- Given information -
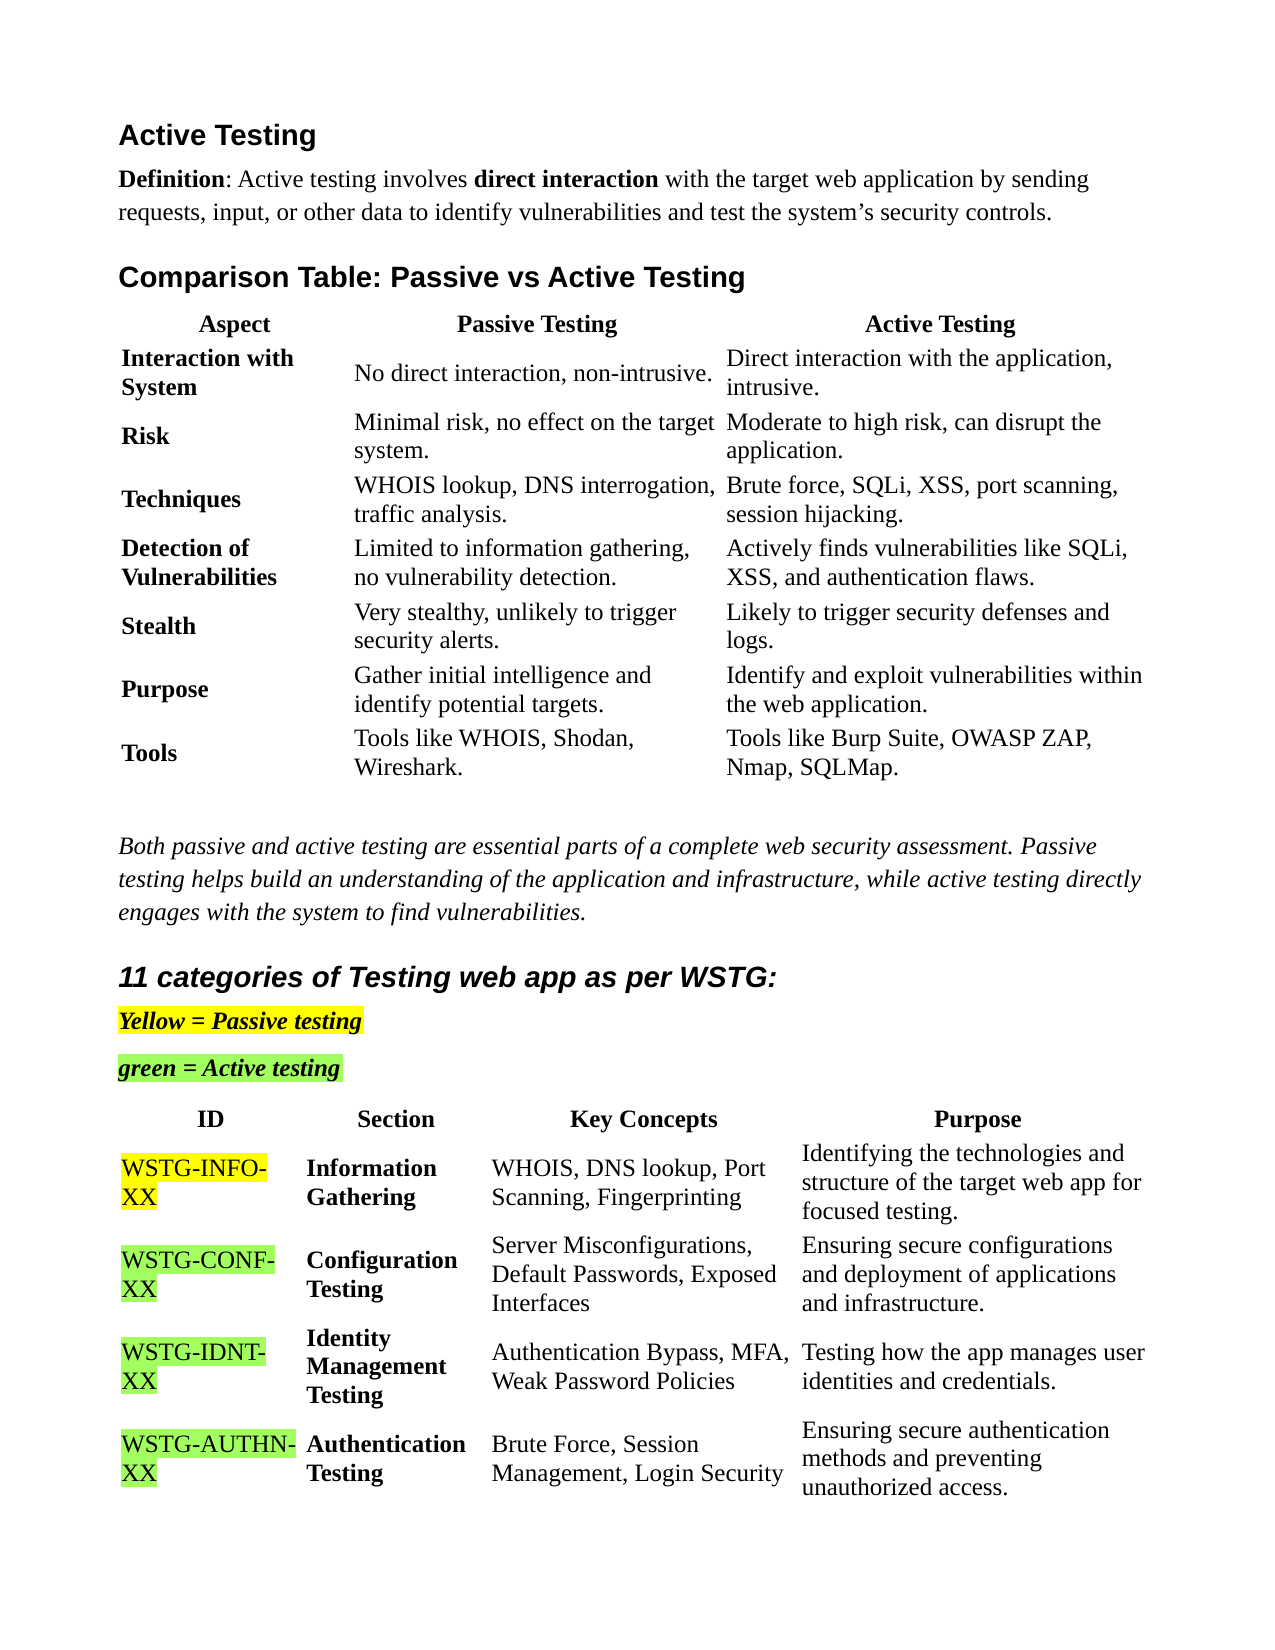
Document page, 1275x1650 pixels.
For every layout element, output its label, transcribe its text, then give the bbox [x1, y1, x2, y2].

table_cell Techniques [118, 467, 351, 530]
table_header ID [118, 1101, 303, 1136]
table_cell WSTG-IDNT-XX [118, 1320, 303, 1412]
table_cell Risk [118, 404, 351, 467]
text Both passive and active testing are essential parts of a complete web security assessment. Passive testing helps build an understanding of the application and infrastructure, while active testing directly engages with the system to find vulnerabilities. [118, 831, 1157, 926]
table_cell Tools like WHOIS, Shodan, Wireshark. [351, 720, 723, 784]
table_cell Identity Management Testing [303, 1320, 488, 1412]
table_cell Configuration Testing [303, 1228, 488, 1320]
table_cell Identifying the technologies and structure of the target web app for focused testing. [799, 1136, 1157, 1228]
subtitle Active Testing [118, 118, 1157, 152]
subtitle 11 categories of Testing web app as per WSTG: [118, 959, 1157, 993]
table_cell WSTG-INFO-XX [118, 1136, 303, 1228]
subtitle Comparison Table: Passive vs Active Testing [118, 259, 1157, 293]
table_cell Brute Force, Session Management, Login Security [489, 1412, 799, 1504]
table_cell Actively finds vulnerabilities like SQLi, XSS, and authentication flaws. [723, 530, 1157, 594]
table_cell Interaction with System [118, 340, 351, 404]
table_cell Tools like Burp Suite, OWASP ZAP, Nmap, SQLMap. [723, 720, 1157, 784]
table_cell Gather initial intelligence and identify potential targets. [351, 657, 723, 720]
table_cell Identify and exploit vulnerabilities within the web application. [723, 657, 1157, 720]
table_header Aspect [118, 306, 351, 340]
text Yellow = Passive testing [118, 1006, 1157, 1034]
table_header Key Concepts [489, 1101, 799, 1136]
table_cell Direct interaction with the application, intrusive. [723, 340, 1157, 404]
table_cell WSTG-AUTHN-XX [118, 1412, 303, 1504]
table_cell Moderate to high risk, can disrupt the application. [723, 404, 1157, 467]
table_cell WHOIS, DNS lookup, Port Scanning, Fingerprinting [489, 1136, 799, 1228]
table_cell WSTG-CONF-XX [118, 1228, 303, 1320]
text Definition: Active testing involves direct interaction with the target web application by sending requests, input, or other data to identify vulnerabilities and test the system’s security controls. [118, 164, 1157, 226]
table_cell Limited to information gathering, no vulnerability detection. [351, 530, 723, 594]
table_cell Authentication Testing [303, 1412, 488, 1504]
table_cell Detection of Vulnerabilities [118, 530, 351, 594]
table_cell Information Gathering [303, 1136, 488, 1228]
table_header Purpose [799, 1101, 1157, 1136]
table_cell Likely to trigger security defenses and logs. [723, 594, 1157, 657]
table_cell No direct interaction, non-intrusive. [351, 340, 723, 404]
table_cell Brute force, SQLi, XSS, port scanning, session hijacking. [723, 467, 1157, 530]
table_cell Very stealthy, unlikely to trigger security alerts. [351, 594, 723, 657]
table_header Section [303, 1101, 488, 1136]
table_cell Ensuring secure configurations and deployment of applications and infrastructure. [799, 1228, 1157, 1320]
table_cell WHOIS lookup, DNS interrogation, traffic analysis. [351, 467, 723, 530]
table_header Passive Testing [351, 306, 723, 340]
table_cell Tools [118, 720, 351, 784]
table_cell Server Misconfigurations, Default Passwords, Exposed Interfaces [489, 1228, 799, 1320]
table_cell Testing how the app manages user identities and credentials. [799, 1320, 1157, 1412]
table_cell Authentication Bypass, MFA, Weak Password Policies [489, 1320, 799, 1412]
table_cell Purpose [118, 657, 351, 720]
table_cell Ensuring secure authentication methods and preventing unauthorized access. [799, 1412, 1157, 1504]
table_header Active Testing [723, 306, 1157, 340]
table_cell Minimal risk, no effect on the target system. [351, 404, 723, 467]
table_cell Stealth [118, 594, 351, 657]
text green = Active testing [118, 1053, 1157, 1082]
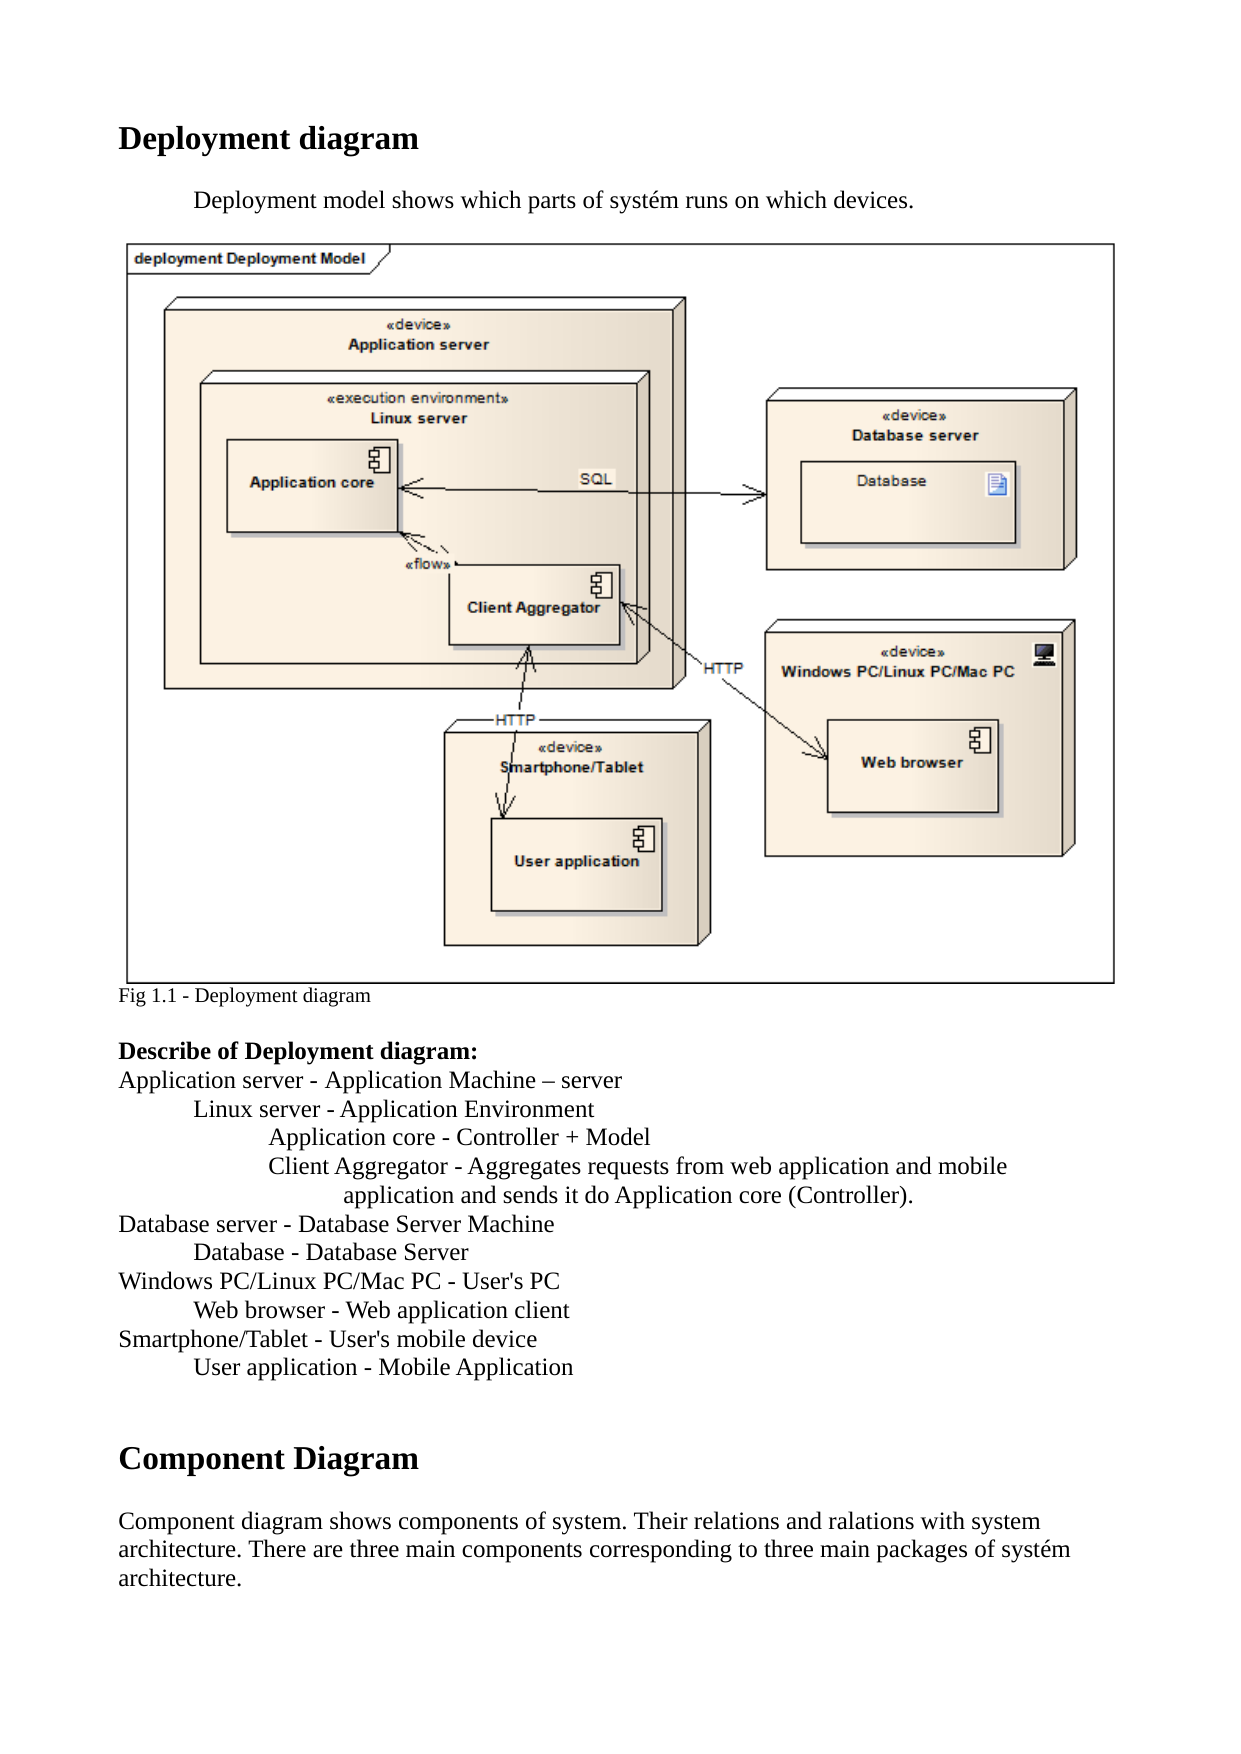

- The request -
Give the lines of the records above as a JSON list of strings, one string per line, with blank lines omitted. Leave the pictures out of the list.

- Exercise answer -
[
  "Document page, 1275x1650 pixels.",
  "For every layout element, output its label, transcribe its text, then give the bbox [x1, y1, x2, y2].",
  "table_cell Techniques [118, 467, 351, 530]",
  "table_header ID [118, 1101, 303, 1136]",
  "table_cell WSTG-IDNT-XX [118, 1320, 303, 1412]",
  "table_cell Risk [118, 404, 351, 467]",
  "text Both passive and active testing are essential parts of a complete web security assessment. Passive testing helps build an understanding of the application and infrastructure, while active testing directly engages with the system to find vulnerabilities. [118, 831, 1157, 926]",
  "table_cell Tools like WHOIS, Shodan, Wireshark. [351, 720, 723, 784]",
  "table_cell Identity Management Testing [303, 1320, 488, 1412]",
  "table_cell Configuration Testing [303, 1228, 488, 1320]",
  "table_cell Identifying the technologies and structure of the target web app for focused testing. [799, 1136, 1157, 1228]",
  "subtitle Active Testing [118, 118, 1157, 152]",
  "subtitle 11 categories of Testing web app as per WSTG: [118, 959, 1157, 993]",
  "table_cell WSTG-INFO-XX [118, 1136, 303, 1228]",
  "subtitle Comparison Table: Passive vs Active Testing [118, 259, 1157, 293]",
  "table_cell Brute Force, Session Management, Login Security [489, 1412, 799, 1504]",
  "table_cell Actively finds vulnerabilities like SQLi, XSS, and authentication flaws. [723, 530, 1157, 594]",
  "table_cell Interaction with System [118, 340, 351, 404]",
  "table_cell Tools like Burp Suite, OWASP ZAP, Nmap, SQLMap. [723, 720, 1157, 784]",
  "table_cell Gather initial intelligence and identify potential targets. [351, 657, 723, 720]",
  "table_cell Identify and exploit vulnerabilities within the web application. [723, 657, 1157, 720]",
  "table_header Aspect [118, 306, 351, 340]",
  "text Yellow = Passive testing [118, 1006, 1157, 1034]",
  "table_header Key Concepts [489, 1101, 799, 1136]",
  "table_cell Direct interaction with the application, intrusive. [723, 340, 1157, 404]",
  "table_cell WSTG-AUTHN-XX [118, 1412, 303, 1504]",
  "table_cell Moderate to high risk, can disrupt the application. [723, 404, 1157, 467]",
  "table_cell WHOIS, DNS lookup, Port Scanning, Fingerprinting [489, 1136, 799, 1228]",
  "table_cell WSTG-CONF-XX [118, 1228, 303, 1320]",
  "text Definition: Active testing involves direct interaction with the target web application by sending requests, input, or other data to identify vulnerabilities and test the system’s security controls. [118, 164, 1157, 226]",
  "table_cell Limited to information gathering, no vulnerability detection. [351, 530, 723, 594]",
  "table_cell Authentication Testing [303, 1412, 488, 1504]",
  "table_cell Detection of Vulnerabilities [118, 530, 351, 594]",
  "table_cell Information Gathering [303, 1136, 488, 1228]",
  "table_header Purpose [799, 1101, 1157, 1136]",
  "table_cell Likely to trigger security defenses and logs. [723, 594, 1157, 657]",
  "table_cell No direct interaction, non-intrusive. [351, 340, 723, 404]",
  "table_cell Brute force, SQLi, XSS, port scanning, session hijacking. [723, 467, 1157, 530]",
  "table_cell Very stealthy, unlikely to trigger security alerts. [351, 594, 723, 657]",
  "table_header Section [303, 1101, 488, 1136]",
  "table_cell Ensuring secure configurations and deployment of applications and infrastructure. [799, 1228, 1157, 1320]",
  "table_cell WHOIS lookup, DNS interrogation, traffic analysis. [351, 467, 723, 530]",
  "table_header Passive Testing [351, 306, 723, 340]",
  "table_cell Tools [118, 720, 351, 784]",
  "table_cell Server Misconfigurations, Default Passwords, Exposed Interfaces [489, 1228, 799, 1320]",
  "table_cell Testing how the app manages user identities and credentials. [799, 1320, 1157, 1412]",
  "table_cell Authentication Bypass, MFA, Weak Password Policies [489, 1320, 799, 1412]",
  "table_cell Purpose [118, 657, 351, 720]",
  "table_cell Ensuring secure authentication methods and preventing unauthorized access. [799, 1412, 1157, 1504]",
  "table_header Active Testing [723, 306, 1157, 340]",
  "table_cell Minimal risk, no effect on the target system. [351, 404, 723, 467]",
  "table_cell Stealth [118, 594, 351, 657]",
  "text green = Active testing [118, 1053, 1157, 1082]"
]